ABSTRACT

In cultural studies research, the goal is to study the meaning of things. The analyst attempts to understand the meaning of one or many cultural texts-books, songs, paintings, cartoons, movies, TV shows, advertisements, films, newspaper articles, fast-food restaurants, museum installations, carnivals, human organizations, or any other part of our social world that can be studied as text-and through various forms of interpretation.
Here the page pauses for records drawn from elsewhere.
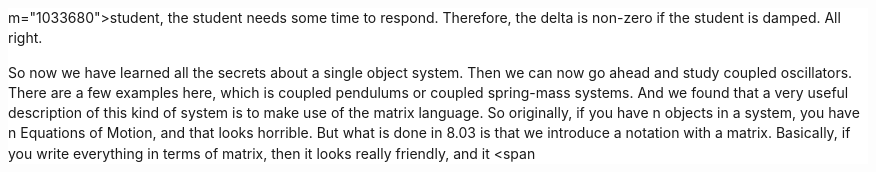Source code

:   m="1033680">student,</span> <span m="1034220">the</span> <span
  m="1034339">student</span> <span m="1035000">needs</span> <span
  m="1035230">some</span> <span m="1035450">time</span> <span
  m="1035750">to</span> <span m="1035900">respond.</span> <span
  m="1037099">Therefore,</span> <span m="1037990">the</span> <span
  m="1038490">delta</span> <span m="1039480">is</span> <span
  m="1039970">non-zero</span> <span m="1041569">if</span> <span
  m="1041819">the</span> <span m="1042020">student</span> <span
  m="1042200">is</span> <span m="1042410">damped.</span> <span
  m="1044420">All</span> <span m="1044480">right.</span></p><p><span
  m="1045349">So</span> <span m="1045859">now</span> <span m="1046190">we</span>
  <span m="1046369">have</span> <span m="1046530">learned</span> <span
  m="1046790">all</span> <span m="1047040">the</span> <span
  m="1047150">secrets</span> <span m="1047630">about</span> <span
  m="1047960">a</span> <span m="1048060">single</span> <span
  m="1048550">object</span> <span m="1049070">system.</span> <span
  m="1050060">Then</span> <span m="1050210">we</span> <span
  m="1050390">can</span> <span m="1050660">now</span> <span
  m="1051440">go</span> <span m="1051740">ahead</span> <span
  m="1052100">and</span> <span m="1052250">study</span> <span
  m="1052710">coupled</span> <span m="1053350">oscillators.</span> <span
  m="1054470">There</span> <span m="1054620">are</span> <span
  m="1054790">a</span> <span m="1054980">few</span> <span
  m="1055400">examples</span> <span m="1056240">here,</span> <span
  m="1056960">which</span> <span m="1057140">is</span> <span
  m="1057340">coupled</span> <span m="1057650">pendulums</span> <span
  m="1058580">or</span> <span m="1059140">coupled</span> <span
  m="1059570">spring-mass</span> <span m="1060570">systems.</span> <span
  m="1061520">And</span> <span m="1062480">we</span> <span
  m="1062680">found</span> <span m="1063170">that</span> <span
  m="1063950">a</span> <span m="1064160">very</span> <span
  m="1064520">useful</span> <span m="1065060">description</span> <span
  m="1065720">of</span> <span m="1065840">this</span> <span
  m="1066020">kind</span> <span m="1066260">of</span> <span
  m="1066350">system</span> <span m="1067210">is</span> <span
  m="1067430">to</span> <span m="1067670">make</span> <span
  m="1068030">use</span> <span m="1068390">of</span> <span
  m="1068690">the</span> <span m="1070280">matrix</span> <span
  m="1070880">language.</span> <span m="1072290">So</span> <span
  m="1072680">originally,</span> <span m="1073640">if</span> <span
  m="1073790">you</span> <span m="1073880">have</span> <span
  m="1074240">n</span> <span m="1074780">objects</span> <span
  m="1075800">in</span> <span m="1075980">a</span> <span
  m="1076070">system,</span> <span m="1076940">you</span> <span
  m="1077060">have</span> <span m="1077240">n</span> <span
  m="1077600">Equations</span> <span m="1078320">of</span> <span
  m="1078440">Motion,</span> <span m="1079670">and</span> <span
  m="1079980">that</span> <span m="1080290">looks</span> <span
  m="1080600">horrible.</span> <span m="1082840">But</span> <span
  m="1083060">what</span> <span m="1083330">is</span> <span
  m="1084040">done</span> <span m="1084440">in</span> <span
  m="1084720">8.03</span> <span m="1085000">is</span> <span
  m="1085160">that</span> <span m="1085310">we</span> <span
  m="1085920">introduce</span> <span m="1087870">a</span> <span
  m="1089090">notation</span> <span m="1089740">with</span> <span
  m="1090070">a</span> <span m="1090500">matrix.</span> <span
  m="1091280">Basically,</span> <span m="1091720">if</span> <span
  m="1091880">you</span> <span m="1092000">write</span> <span
  m="1092300">everything</span> <span m="1092720">in</span> <span
  m="1092870">terms</span> <span m="1093140">of</span> <span
  m="1093230">matrix,</span> <span m="1093830">then</span> <span
  m="1094070">it</span> <span m="1094450">looks</span> <span
  m="1094850">really</span> <span m="1095410">friendly,</span> <span
  m="1096980">and</span> <span m="1097460">it</span> <span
The main elements of a cultural studies perspective (Grossberg, 1995, 1993; Grossberg, Nelson, & Treichler, 1992) include a commitment to observing, understanding, and explaining human action through language and imagery; the acceptance of conflict and contradiction as a central condition of human societies; an interpretive focus on popular texts such as music, movies, and television; the notion that textual meaning is in many ways structured (encoded) within the imagery and language of a given text, but that viewers, listeners, or readers are the final arbiters of textual meaning (Hall, 1980); an interdisciplinary interest in interpreting texts by borrowing and combining theories and methods from various academic disciplines such as communication, linguistics, history, philosophy, literary theory, sociology, economics, political science, and anthropology; and a belief that a given popular culture text is typically based on familiar, culture-specific stories, norms, scenarios, themes, myths, or ideals that can be interpreted critically within the political, historical, economic, and social contexts that shape a text’s meaning. Accordingly, meaning is partly in the text, partly in the culture at large, and partly in the viewer, listener, or reader.